Posted on 26th February 2011 by Kristy in home life

Hubby’s brother got married yesterday. It wasn’t a big affair, they just went to the courthouse and made it official. Since they didn’t have a reception or anything, he wanted to do something to celebrate, so he decided to buy lunch for everybody from KFC. Since he doesn’t have a car or his license, he called and asked us to take him out to pick it up. And since we were invited to eat and all, how could we say no?

So off we went. I had to stop by Wally World to pick up some sinus pills for Pumpkin, since she’s still feeling pretty cruddy. I would have liked to returned the jeans that I bought her and she couldn’t wear, but there was no time for that. Hubby dropped me off at the entrance, and I walked in, grabbed a water so Pumpkin would be able to take her medicine, jetted right past the makeup and anti wrinkle cream without giving it a second look, went to the pharmacy, got the pills and left. I think that’s the quickest I’ve ever gotten out of there – I didn’t have to wait in line or anything.

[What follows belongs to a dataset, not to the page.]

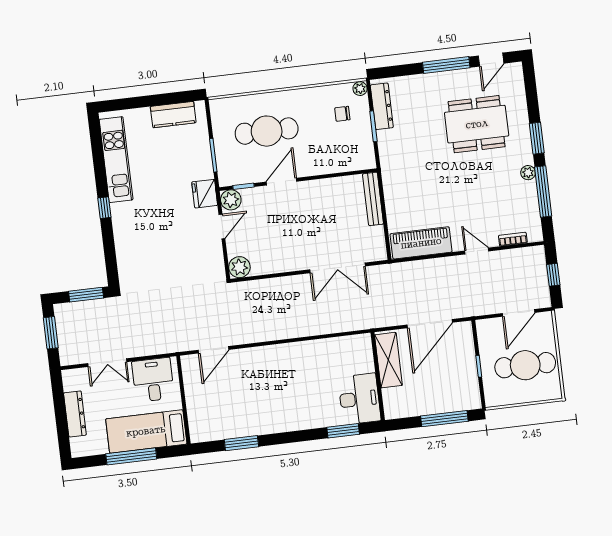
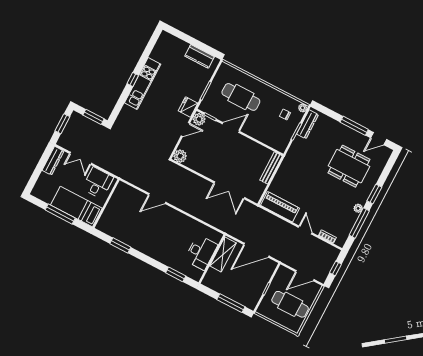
kitchen unit: (116, 160) -> (143, 83), moved
door: (213, 350) -> (157, 198), moved
desk: (359, 399) -> (201, 252), moved
dresser: (75, 414) -> (53, 161), moved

After that, we picked up the chicken and headed to the in-laws’ house. Much to my surprise, Pumpkin didn’t want any chicken. All she ate was a few potato wedges. She had to be feeling poorly to turn down fried chicken.

Hubby and I ate, then we sat around and visited for a little while before we came home. I had laundry and work to do. I hadn’t planned to go out today, but since when does anything ever go like I planned? But it’s all good. At least we got free lunch out of the deal.